Moon Charlotte author and Charlotte resident, Jodi Helmer, fell in love with life in the South. She has explored all corners of North Carolina—from Blowing Rock to Ocracoke—and developed a taste for sweet tea and barbecue. She was happy to offer her suggestions for making the most of a trip to Charlotte. Her suggestions are ideal for delegates visiting the Democratic convention.
Exploring Charlotte with Jodi Helmer
1. What’s the one place to go, or thing to do, that a conventioneer visiting Charlotte can’t miss?
Oh, that’s such a hard question! There is so much to see and do in Charlotte. The Levine Museum of the New South has world-class exhibits that offer a great introduction to the people and places that have shaped the South and the Harvey B. Gantt Center for African American Arts and Culture does an amazing job of promoting and preserving African American art and culture. The Green is a quirky little green space filled with public art and an interactive fountain that feels like an oasis in the middle of the city. For a real adventure, the U.S. National Whitewater Center is the best-of-the-best. It’s an Olympic training facility where the public can ride the rapids in a raft, hook up to a zip line and fly or try standup paddle boarding on the Catawba River. For a quick tour of Charlotte, hire a horse and carriage on the corner of Trade and Tryon streets and take a 20-minute narrated tour of all of the highlights.

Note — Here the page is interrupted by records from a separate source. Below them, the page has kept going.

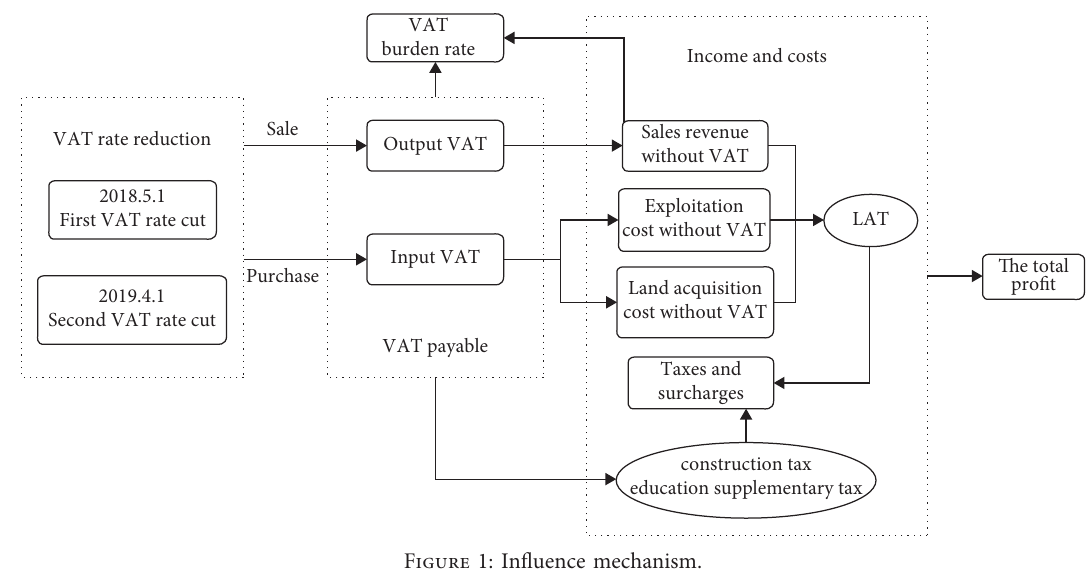
Figure 1: Influence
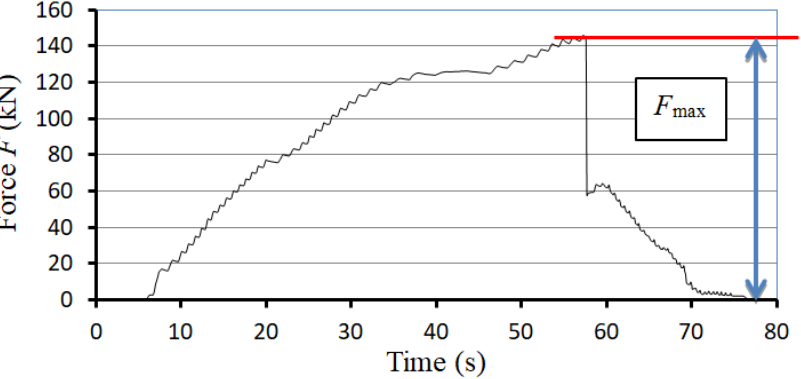
, recorded during the loosening max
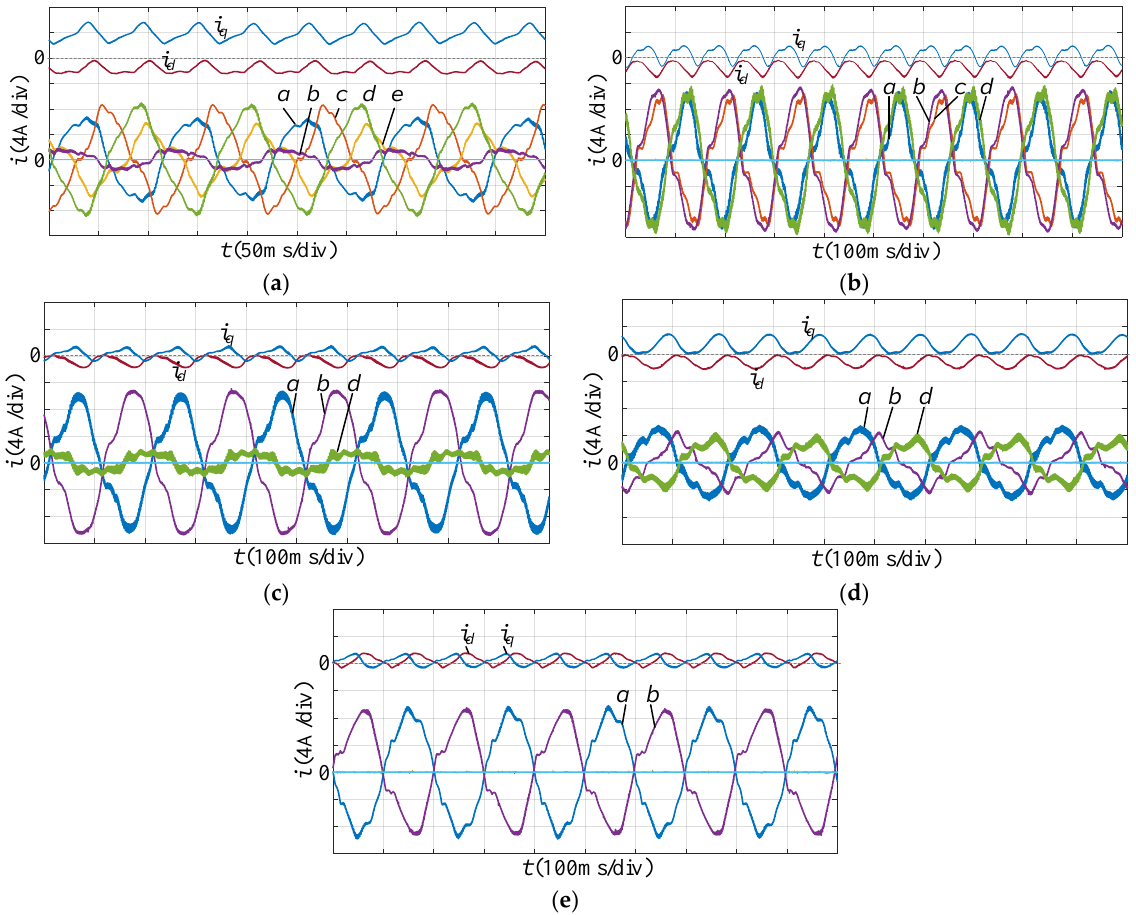
Figure 13. Experimental results under dual current loops control: ( a ) Phase f open fault. ( b ) Phases e and f open fault. ( c ) Phases c, e and f open fault without neutral point current. ( d ) Phases c, e and f open fault with neutral point current. ( e ) Phases c, d, e and f open fault.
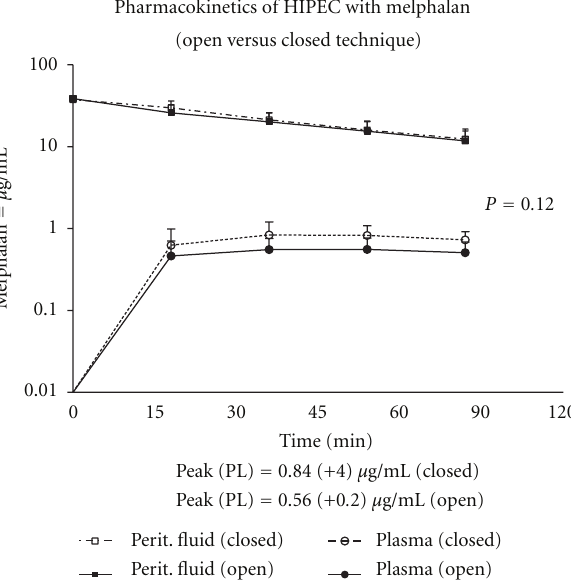
Perit. fluid (closed)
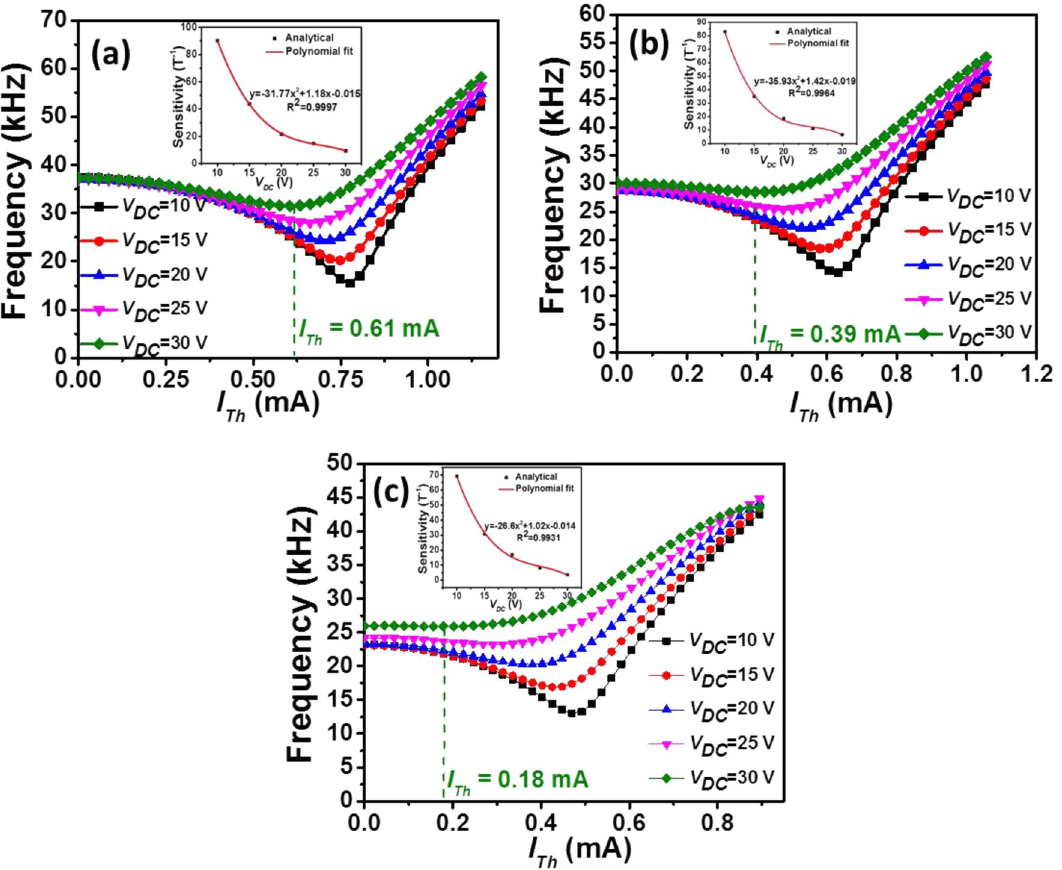
Figure 7. The simulated variation of the resonance frequency versus I Th for various values of V DC and different micro-beam’s length L ( a ) L = 700 μm, ( b ) L = 800 μm, and ( c ) L = 900 μm. The insets show the corresponding S versus voltage V DC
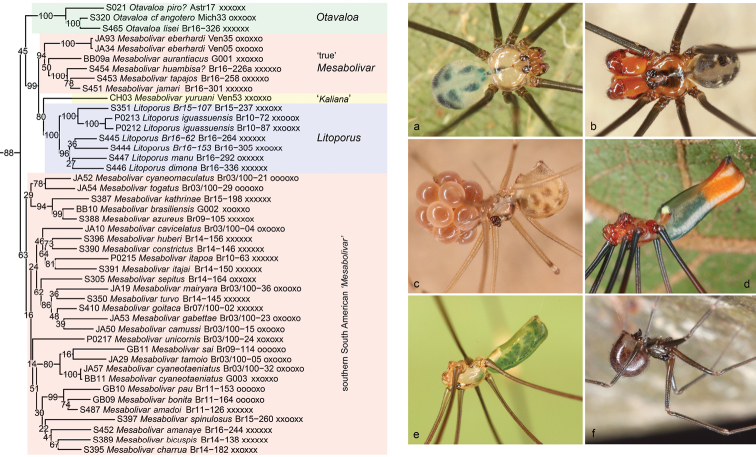
Mesabolivar clade aOtavaloalisei (Brazil) bMesabolivarmaraba (Brazil) cLitoporus sp. n. “Br16-153” (Brazil) dMesabolivarcyaneotaeniatus (Brazil) eMesabolivarkathrinae (Brazil) fMesabolivarsaci (Brazil).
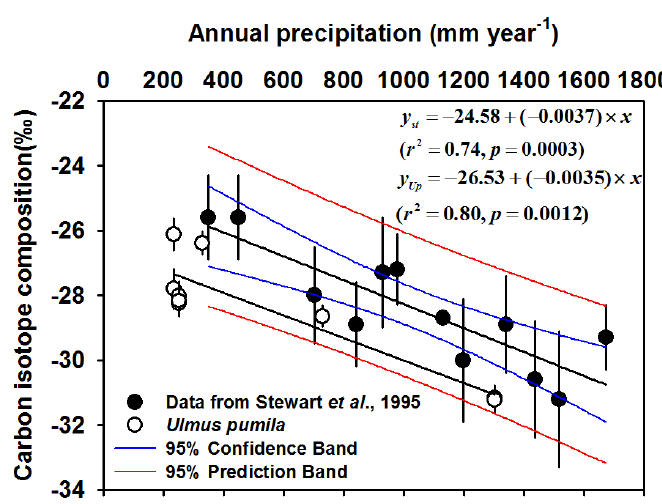
Figure 7. Carbon isotope composition (‰, δ 13 C), adopted from Stewart et al. [18], and Siberian elm leaf samples. y St denotes regression data from Stewart et al. [18] and y Up denotes regression of δ 13 C in Siberian elm versus annual precipitation (mm).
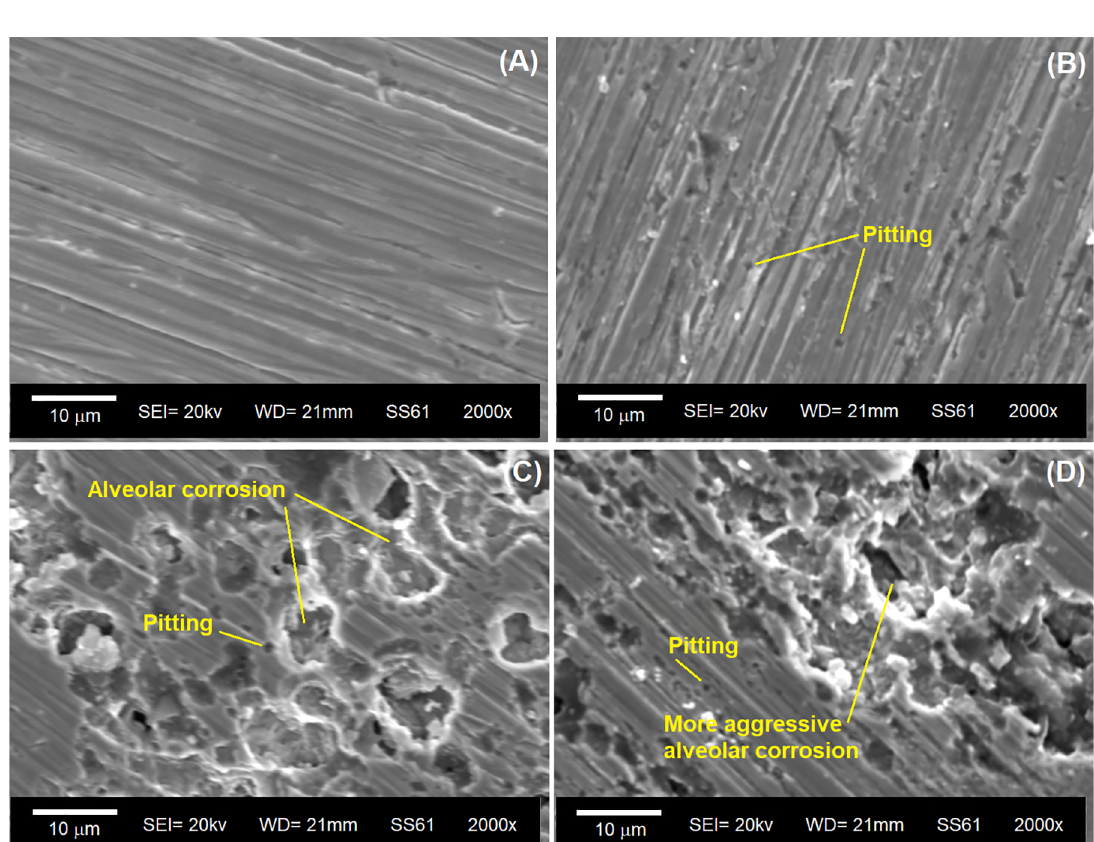
Figure 4. SEM micrographs of the AISI 1020 steel (A) untested sample and immersed in (B) heavy, (C) medium and (D) blend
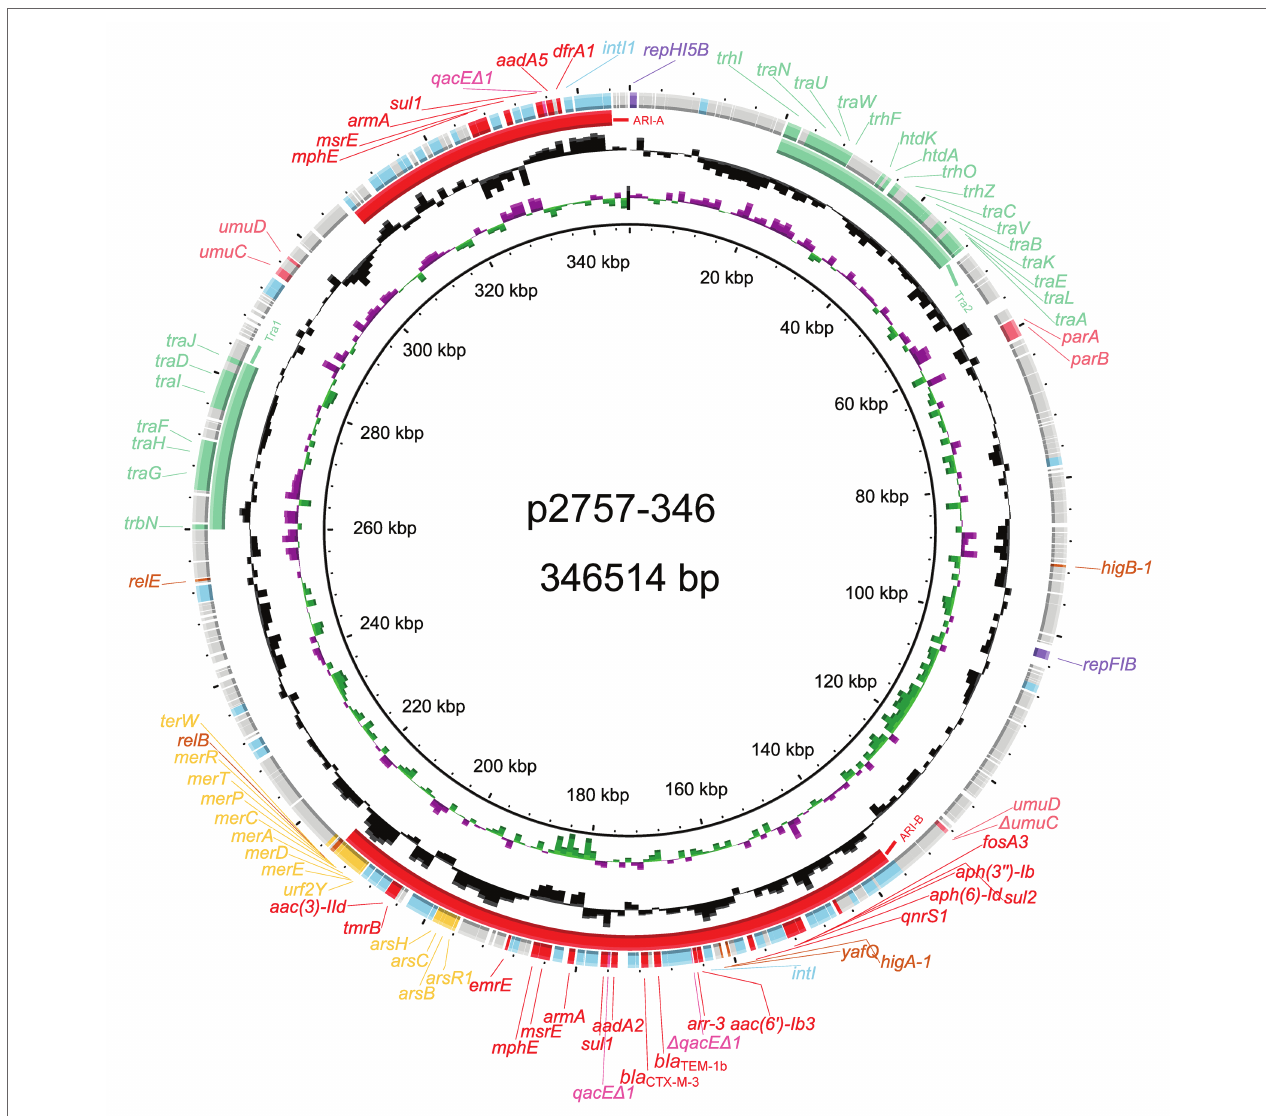
FIGURE 1 | Schematic diagram of the p2757-346 plasmid. The various colors indicate different gene functions, including replication (in purple), transfer (in green), maintenance (in pink), and resistance (in red), and mobile elements (in blue). The circles show (from outside to inside) predicted coding sequences, the GC content, the GC skew, and the scale (in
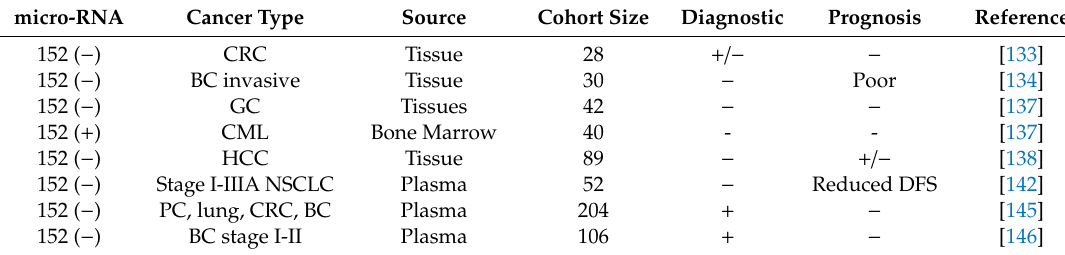
Table 6. Elevated ( + ) or reduced ( − ) miRNA-152 levels are shown, as are the cancer types, source of materials the miRNA was detected from and the patient cohort size. The negative or positive use of the technique in diagnostic or prognostic evaluation of patients are denoted by - or + , respectively. NSCLC, non-small lung cancer cells; CRC, colorectal cancer; PC, prostate cancer; BC, breast cancer; GC, gastric cancer; CML, chronic myelogenous leukemia; HCC, hepatocellular carcinoma.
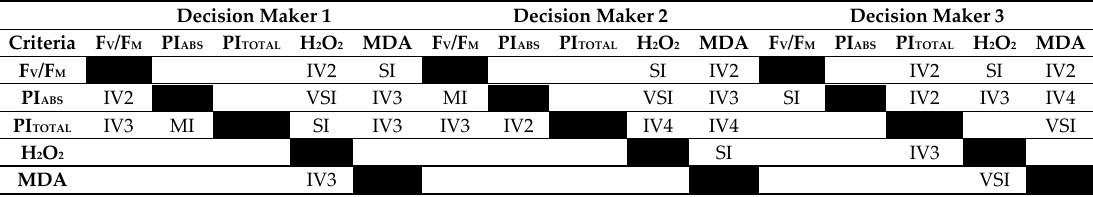
Table 6. Pairwise comparisons of decision makers concerning criteria of drought stress.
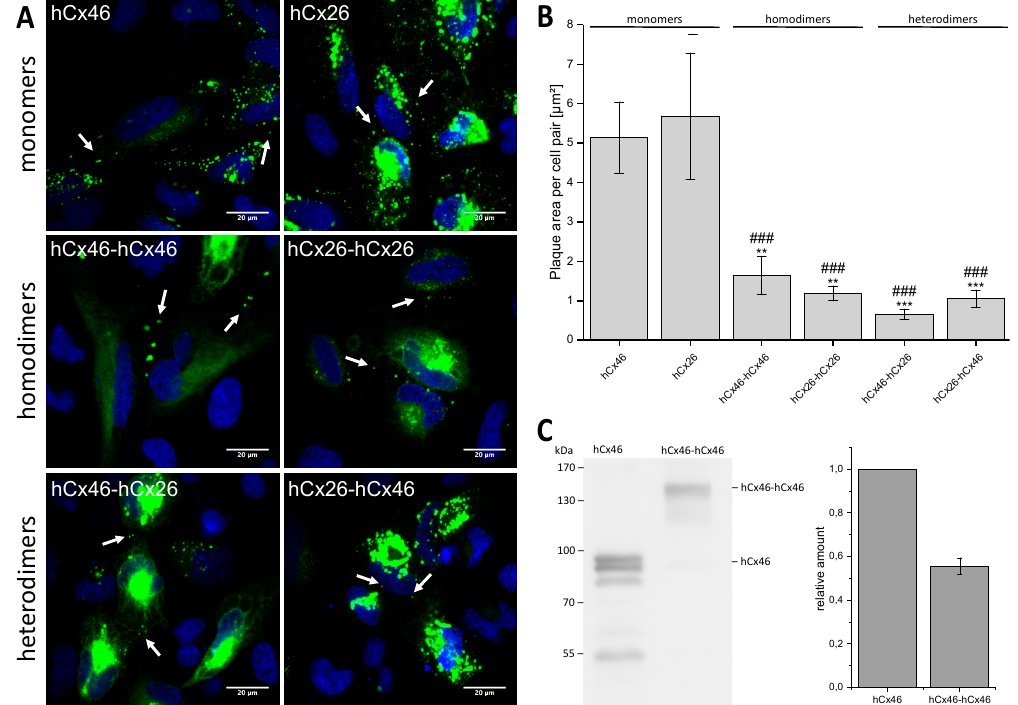
Figure 2. Expression of the GFP-labeled monomeric and concatemeric connexins in HeLa cells. ( A ) Representative micrographs of cell pairs expressing GFP-labeled hCx46, hCx26, hCx46-hCx46, hCx26-hCx26, hCx46-hCx26, and hCx26-hCx46 are shown. The cells were imaged 24 h after transfection using a confocal laser scanning microscope. The nuclei (blue) were stained with Hoechst 33342. Gap junction plaques are indicated by arrows. Gap junction plaques were found in HeLa cells expressing hCx46, hCx26, and the four different tandems. In cells expressing the tandems, a trend to accumulate the proteins in intracellular organelles was observed. ( B ) Quantification of the gap junction plaque area formed by the monomers and the four different tandems in HeLa cells. The plaque area was calculated using the particle analyzer of ImageJ and normalized to the number of transfected cell pairs. At least three transfections were performed per construct. The results are given as average plaque area per cell pair [ µ m 2 ]. Error bars represent the SEM. The data were evaluated by a one-way ANOVA and a post-hoc Tukey test (** p ≤ 0.01, *** p ≤ 0.001) in comparison to hCx46 and hCx26 (### p ≤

2. What is the local food specialty and where's the best place to eat it?
There are two Southern specialties that visitors should try while they’re in the Queen City: Barbeque and fried chicken. The best place for fried chicken is Price's Chicken Coop. It’s earned several “best” awards for its recipe, which hasn’t changed since the restaurant opened 40 years ago. Grab a to-go box (there is no seating in the restaurant) and see what all the fuss is about. In downtown, which the locals call Uptown, Mert’s Heart and Soul serves great fried chicken and other lip-smacking soul foods. The best barbeque is served at Mac’s Speed Shop in SouthEnd. When it’s served with sweet tea and mac-and-cheese, it’s a true Southern meal.
3. What's the best bar for a late night drink?
When it’s time to go out for a nightcap, there is no shortage of options in downtown Charlotte. The best place varies: for dueling pianos and a raucous sing-along, try Howl at the Moon; for a VIP experience, check out the top shelf liquors and bottle service at Suite; Blue is known for its martinis; and RiRa pulls pints at an authentic Irish pub with one of the best patios in town.
4. Where's the best place to go for a morning run or walk?
A lot of people pound the pavement in Uptown, running or walking along the sidewalks and taking in the views of the Bank of America building, public art and horse-drawn carriages. For a less crowded option, check out Little Sugar Creek Greenway. It runs through several of Charlotte’s most urban neighborhoods, including Uptown. It’s part of a 15-mile greenway trail that the city of Charlotte spent a decade developing.
5. For someone who wants to mix political action with shopping therapy, what unique/quirky/artisan/good value shop(s) do you recommend?
The convention is being held Uptown where there aren’t a lot of shopping options. For upscale retail therapy, the SouthPark neighborhood is the place to be. SouthPark Mall and Phillips Place have a mix of national brands like Kate Spade, Hermes, Michael Kors and regional retailers like K-La and Luna. For great local shops, try the SouthEnd neighborhood. It’s Ground Zero for art galleries and unique accessories. The Boulevard at SouthEnd carries everything from handmade jewelry and designer clothing to one-of-a-kind purses and retro aprons. Also in SouthEnd, Lark & Key is the best place to find original artwork by Charlotte artists.